The expectation for growth was less robust than the first-quarter survey. Respondents are expecting revenue to increase 7.4 percent in 2018, a considerably lower expectation than what was forecast after the first quarter.
A couple of selected comments:
- “Demand for rental units used in oil and gas has increased. We are seeing similar increased demand for our equipment used for infrastructure projects.”
- “Nonresidential construction remains steady but likely peaking in 2019. (Local) market starting to slow slightly. All indicators of a late-cycle economy beginning to show as the growth trajectory begins to flatten.
The average rental rate growth was up 1.4 percent year over year, below the 3.8-percent growth last quarter. Smaller sized respondents highlighted increased pricing competition from larger firms more often than in prior surveys. Rate growth expectation also softened. Rental rates are expected to improve 2.1 percent in 2018, down from last quarter’s 4.8-percent expectation.
Numerous respondents commented on supply outweighing demand increasingly. “Increased utilization and demand but some markets and companies have increased fleet to a point that has also strained some of the rates,” said one respondent.
Fleet utilization was greater than 50 percent for the fourth straight quarter but down sequentially at 64.2 percent compared to 65.3 percent last quarter, and up from 53.6 percent in the second quarter of 2017. The utilization rate for access equipment, which accounts for 40 percent of survey revenue, increased to 66.9 percent from 63.9 percent in the second quarter last year, while the utilization rate for earthmoving equipment (31 percent of survey revenue) jumped to 65.9 percent from 57.2 percent in the second quarter of 2017.
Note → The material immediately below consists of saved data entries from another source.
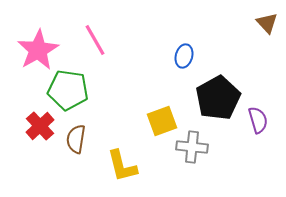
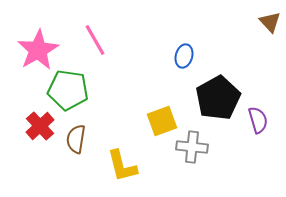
brown triangle: moved 3 px right, 1 px up
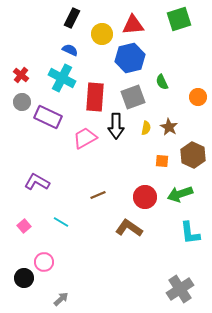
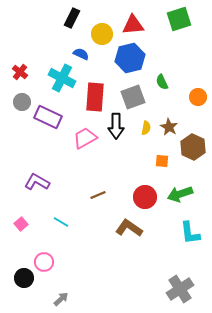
blue semicircle: moved 11 px right, 4 px down
red cross: moved 1 px left, 3 px up
brown hexagon: moved 8 px up
pink square: moved 3 px left, 2 px up
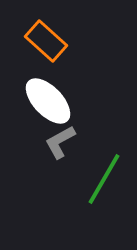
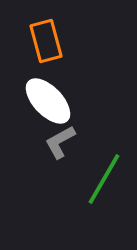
orange rectangle: rotated 33 degrees clockwise
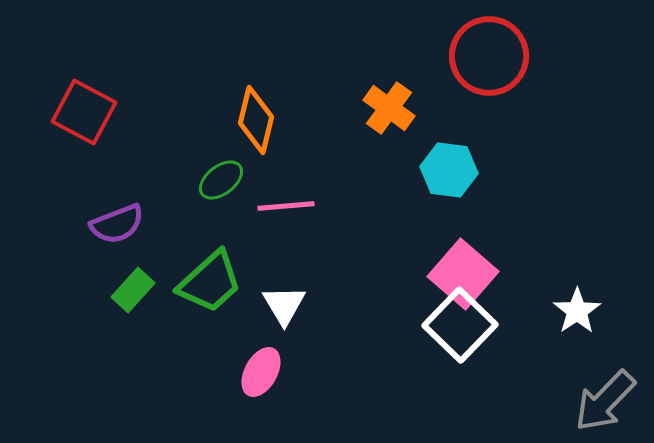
Surprisingly, the cost of new equipment increased less sequentially than in previous quarters, respondents said, with growth in the cost of new units increasing 2.2 percent year over year compared to the previous quarter’s 4.1-percent year-over-year gain and at the low end of the multi-year 2- to 4-percent range.
With steel surcharges kicking in as a result of tariffs imposed by the Trump Administration, 61 percent of respondents have altered investment plans. Nineteen percent have accelerated equipment purchases while 42 percent will lower investment. Roughly half reported surcharges are originating primarily from domestic manufacturers with the res seeing surcharges applied more broadly.
Multiple respondents are mentioning lengthening lead times to acquire equipment. “The lead time to get equipment we need is long and causing us to lose rentals due to not having enough equipment,” one respondent said.
Despite initial enthusiasm because of tax reform, 86 percent of respondents reported not increasing fleet spending as a result of tax reform. Only 2 percent of those increasing spending are increasing spending more than 10 percent.